Uyku apnesi şikayeti olan bireylerde horlama 3-4 kat daha fazla ve çok gürültülü olmakta, kişi uyurken takip edildiğinde oldukça huzursuz olduğu ve nefesinin defalarca durduğu gözlenmekte, reflü, ağız kuruluğu gibi diğer rahatsızlıklar gözlenebilmektedir.
Hastalık uyku kalitesini düşürdüğü için gün içinde sürekli yorgun hissetmeye, konsantrasyon eksikliğine ve trafikte kaza yapma riskini arttırmakla birlikte, yüksek tansiyon, kalpte ritim bozukluğu, ani kalp durmasına bağlı ölümlere yol açabilmektedir.
Uyku apnesinin nedenleri arasında; nefes alma esnasında boğazdaki kasların gevşemesi ve hava yolunu tıkaması, aşırı sigara tüketimi, aşırı kilo, bademciklerdeki büyüme, geniz eti varlığı, alt çene gelişiminin yetersiz olması, dilin büyüklüğü, yumuşak damağın geniş olması gibi durumlar sayılabilmektedir.
Hastalığın kesin tespiti için "polisomnografi" adı verilen tüm gece boyunca kişinin beyin ve solunum aktivitelerinin değerlendirildiği bir test uygulanmaktadır.
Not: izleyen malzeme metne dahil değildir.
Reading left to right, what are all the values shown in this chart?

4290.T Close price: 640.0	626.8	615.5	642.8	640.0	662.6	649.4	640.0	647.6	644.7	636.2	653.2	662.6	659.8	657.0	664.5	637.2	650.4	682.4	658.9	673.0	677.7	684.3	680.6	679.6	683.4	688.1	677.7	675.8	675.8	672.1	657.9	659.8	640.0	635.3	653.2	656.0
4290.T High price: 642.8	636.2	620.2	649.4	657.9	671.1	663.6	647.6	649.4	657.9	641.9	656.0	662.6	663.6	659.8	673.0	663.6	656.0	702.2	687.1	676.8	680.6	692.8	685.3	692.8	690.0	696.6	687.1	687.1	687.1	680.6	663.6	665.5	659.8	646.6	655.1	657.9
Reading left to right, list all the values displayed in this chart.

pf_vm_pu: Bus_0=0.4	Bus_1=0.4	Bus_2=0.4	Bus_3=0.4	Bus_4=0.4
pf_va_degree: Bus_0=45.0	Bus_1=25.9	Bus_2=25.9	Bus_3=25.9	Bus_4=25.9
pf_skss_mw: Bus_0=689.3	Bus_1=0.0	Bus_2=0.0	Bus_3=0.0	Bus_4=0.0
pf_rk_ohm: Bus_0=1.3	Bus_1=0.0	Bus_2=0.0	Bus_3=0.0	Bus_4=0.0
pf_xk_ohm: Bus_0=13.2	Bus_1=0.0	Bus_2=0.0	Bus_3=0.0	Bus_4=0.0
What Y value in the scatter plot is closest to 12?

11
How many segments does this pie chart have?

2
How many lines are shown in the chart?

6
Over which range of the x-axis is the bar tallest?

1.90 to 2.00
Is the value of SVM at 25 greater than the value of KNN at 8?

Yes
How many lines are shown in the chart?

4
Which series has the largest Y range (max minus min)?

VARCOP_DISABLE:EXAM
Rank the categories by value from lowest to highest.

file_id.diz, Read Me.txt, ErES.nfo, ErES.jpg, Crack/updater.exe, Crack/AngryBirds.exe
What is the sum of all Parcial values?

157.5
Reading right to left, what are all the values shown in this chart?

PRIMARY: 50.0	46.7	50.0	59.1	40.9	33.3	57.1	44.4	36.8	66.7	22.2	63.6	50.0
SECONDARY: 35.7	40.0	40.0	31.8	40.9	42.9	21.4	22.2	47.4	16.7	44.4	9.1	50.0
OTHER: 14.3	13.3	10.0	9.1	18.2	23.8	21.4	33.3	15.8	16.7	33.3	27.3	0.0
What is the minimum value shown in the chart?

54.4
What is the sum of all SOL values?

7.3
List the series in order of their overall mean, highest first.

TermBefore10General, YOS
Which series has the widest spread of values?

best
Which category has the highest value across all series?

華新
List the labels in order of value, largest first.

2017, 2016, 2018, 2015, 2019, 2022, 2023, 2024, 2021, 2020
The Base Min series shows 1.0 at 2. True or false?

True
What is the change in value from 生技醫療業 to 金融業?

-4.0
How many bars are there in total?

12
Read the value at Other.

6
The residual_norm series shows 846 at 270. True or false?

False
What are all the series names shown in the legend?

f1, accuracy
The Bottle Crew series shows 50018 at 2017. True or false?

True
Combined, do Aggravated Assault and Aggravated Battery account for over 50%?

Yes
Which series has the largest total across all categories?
Ölçülen apne-hipopne indeksi değerine göre hafif-orta-ağır apne şiddeti belirlenir.
Uyku apnesi konservatif tedavilerden büyük cerrahi girişimlere kadar çeşitli yöntemlerle tedavi edilebilmektedir. Konservatif tedaviler arasında diş hekimleri tarafından yapılan ağız içi apareyler de yer almaktadır. Ağız içi apareylerde tedavinin amacı; çeneyi ve dili önde konumlandırarak uyku sırasında hava yolunun tıkanmasını önlemektir.
Diş hekimleri tarafından uygulanan ağız içi apareylerin hafif ve orta şiddetteki uyku apnesi hastalarında şikayetleri tamamen geçirdiği veya yüksek oranda azaltarak kişinin uyku kalitesini arttırdığı ve kendini daha iyi hissettiği çalışmalarla kanıtlanmıştır.